- **Text segment**:
BEGIN

I haven't had it report anything else, but I don't hook up many devices
to that particular machine.

---
 include/linux/workqueue.h |   41 ++++++++++++++++++++++++++++++++++++-----
 kernel/workqueue.c        |   17 ++++++++++++++++-
 2 files changed, 52 insertions(+), 6 deletions(-)

--- linux-2.6-git.orig/kernel/workqueue.c	2007-07-02 14:18:44.331427320 +0200
+++ linux-2.6-git/kernel/workqueue.c	2007-07-02 14:37:41.441427320 +0200
@@ -61,6 +61,9 @@ struct workqueue_struct {
 	const char *name;
 	int singlethread;
 	int freezeable;		/* Freeze threads during suspend */
+#ifdef CONFIG_LOCKDEP
+	struct lockdep_map lockdep_map;
+#endif
 };
 
 /* All the per-cpu workqueues on the system, for hotplug cpu to add/remove
@@ -257,7 +260,9 @@ static void run_workqueue(struct cpu_wor
 
 		BUG_ON(get_wq_data(work) != cwq);
 		work_clear_pending(work);
+		lock_acquire(&cwq->wq->lockdep_map, 0, 0, 0, 2, _THIS_IP_);
 		f(work);
+		lock_release(&cwq->wq->lockdep_map, 0, _THIS_IP_);
 
 		if (unlikely(in_atomic() || lockdep_depth(current) > 0)) {
 			printk(KERN_ERR "BUG: workqueue leaked lock or atomic: "
@@ -376,6 +381,8 @@ void fastcall flush_workqueue(struct wor
 	int cpu;
 
 	might_sleep();
+	lock_acquire(&wq->lockdep_map, 0, 0, 0, 2, _THIS_IP_);
+	lock_release(&wq->lockdep_map, 0, _THIS_IP_);
 	for_each_cpu_mask(cpu, *cpu_map)
 		flush_cpu_workqueue(per_cpu_ptr(wq->cpu_wq, cpu));
 }
@@ -453,6 +460,9 @@ static void wait_on_work(struct work_str
 	wq = cwq->wq;
 	cpu_map = wq_cpu_map(wq);
 
+	lock_acquire(&wq->lockdep_map, 0, 0, 0, 2, _THIS_IP_);
+	lock_release(&wq->lockdep_map, 0, _THIS_IP_);
+
 	for_each_cpu_mask(cpu, *cpu_map)
 		wait_on_cpu_work(per_cpu_ptr(wq->cpu_wq, cpu), work);
 }
@@ -683,7 +693,8 @@ static void start_workqueue_thread(struc
 }
 
 struct workqueue_struct *__create_workqueue(const char *name,
-					    int singlethread, int freezeable)

END

- **Source data**:
BEGIN

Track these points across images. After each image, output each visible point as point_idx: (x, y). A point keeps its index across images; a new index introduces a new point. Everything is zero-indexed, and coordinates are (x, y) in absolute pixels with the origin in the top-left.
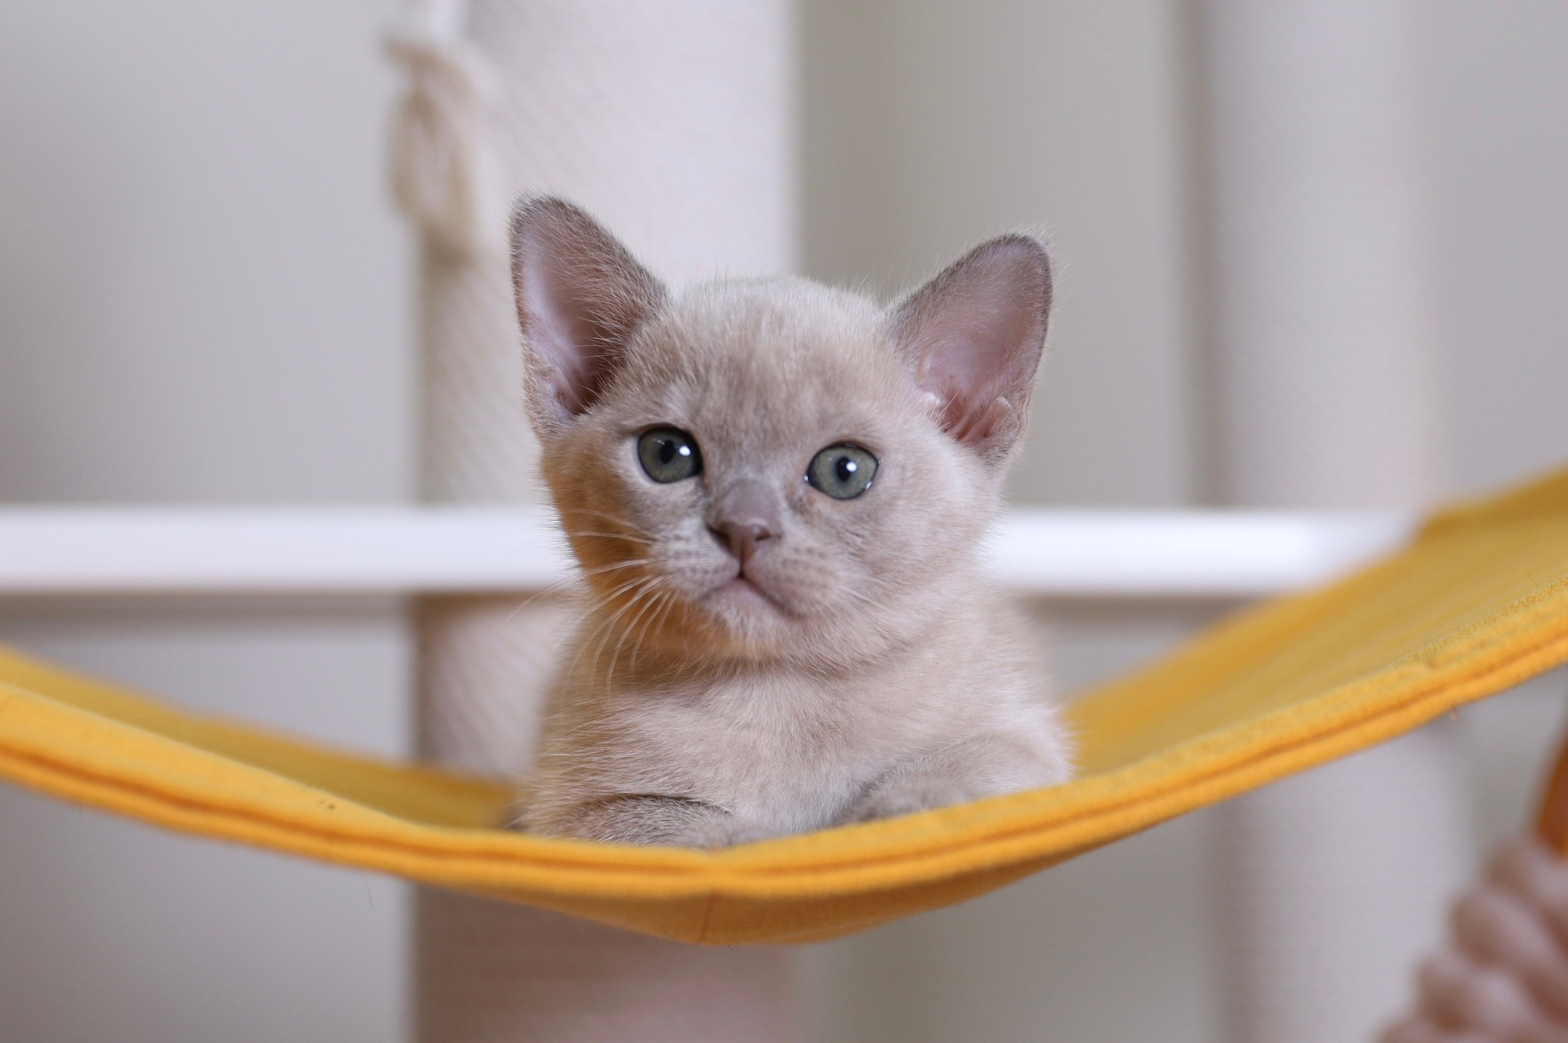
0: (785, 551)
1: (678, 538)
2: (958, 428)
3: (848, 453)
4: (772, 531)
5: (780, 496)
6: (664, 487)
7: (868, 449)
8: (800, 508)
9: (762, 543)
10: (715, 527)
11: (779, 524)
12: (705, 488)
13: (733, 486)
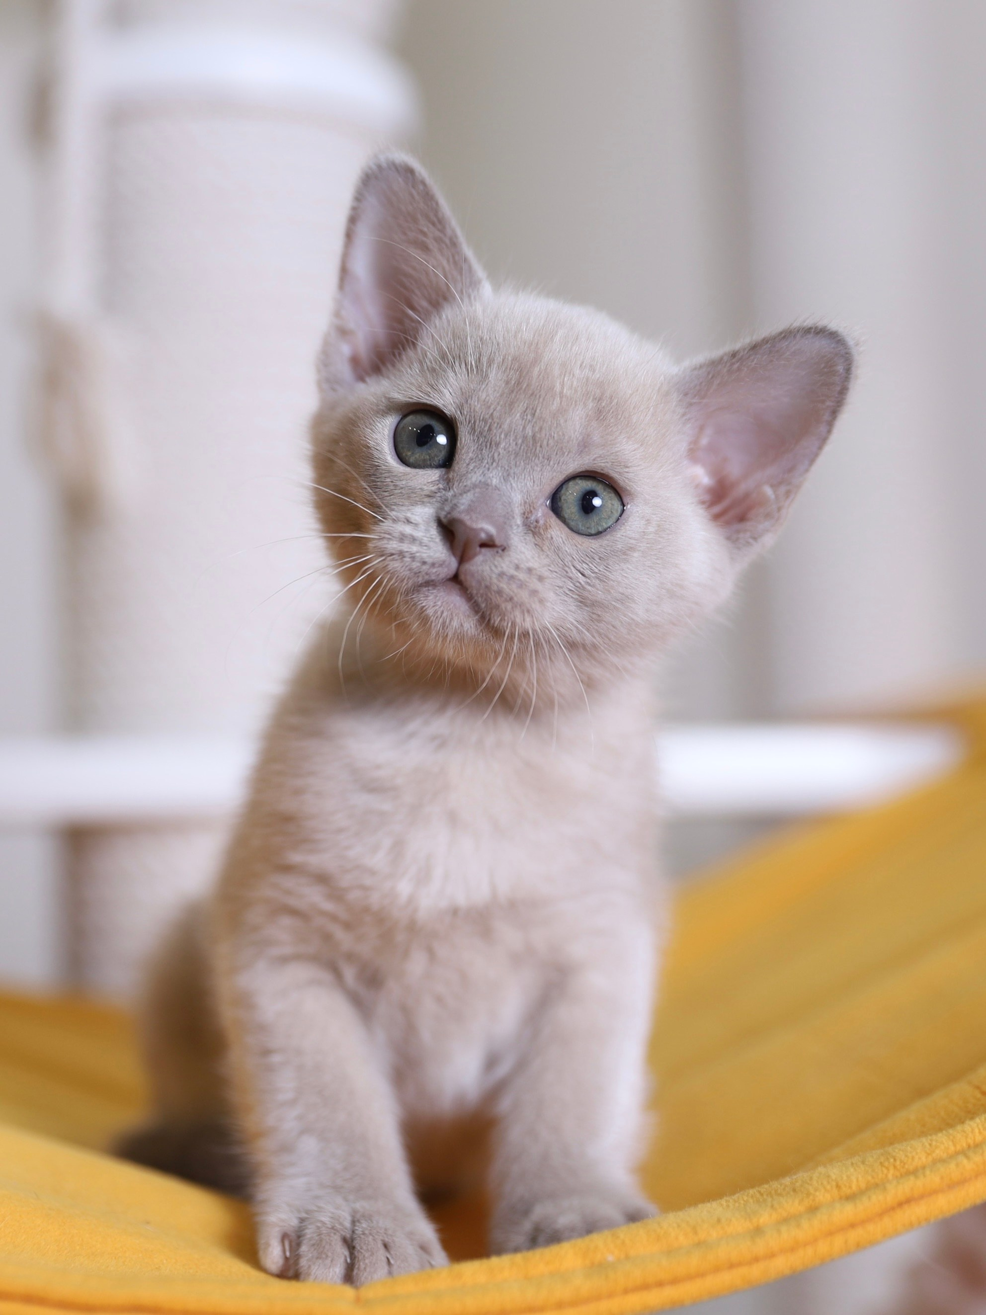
0: (505, 564)
1: (408, 521)
2: (717, 509)
3: (599, 488)
4: (498, 542)
5: (518, 511)
6: (408, 469)
7: (618, 490)
8: (533, 529)
9: (484, 550)
10: (444, 521)
11: (507, 538)
12: (448, 482)
13: (475, 486)
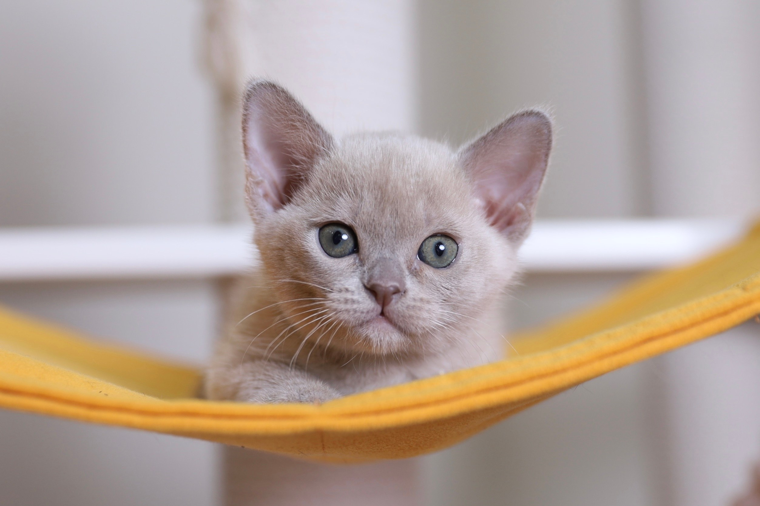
0: (408, 300)
1: (347, 290)
4: (401, 288)
8: (415, 273)
9: (395, 296)
10: (368, 286)
13: (378, 261)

END

- **Exercise 1**:
Do these statements agree with the workqueue patch excerpt? Answer yes or no for each, quoting the text's deciding words.
(a) The change touches two files, with 52 insertions and 6 deletions.
(b) The new lockdep_map field is added to struct workqueue_struct only when CONFIG_LOCKDEP is set.
(c) The writer connects many devices to that particular machine.
- **Exercise 2**: Write out the workqueue patch excerpt from "wait_on_cpu_work(per_cpu_ptr(wq->cpu_wq, cpu), work);" to "singlethread, int freezeable)", swapping "freezeable" for "freezable".
- **Exercise 3**: List every member name of struct workqueue_struct that the workqueue patch excerpt shows, including any member the patch adds.

- **Your solution 1**:
(a) Yes: "2 files changed, 52 insertions(+), 6 deletions(-)"
(b) Yes: "#ifdef CONFIG_LOCKDEP"
(c) No: "I don't hook up many devices"

- **Your solution 2**:
wait_on_cpu_work(per_cpu_ptr(wq->cpu_wq, cpu), work);
 }
@@ -683,7 +693,8 @@ static void start_workqueue_thread(struc
 }
 
 struct workqueue_struct *__create_workqueue(const char *name,
-					    int singlethread, int freezable)

- **Your solution 3**: name, singlethread, freezeable, lockdep_map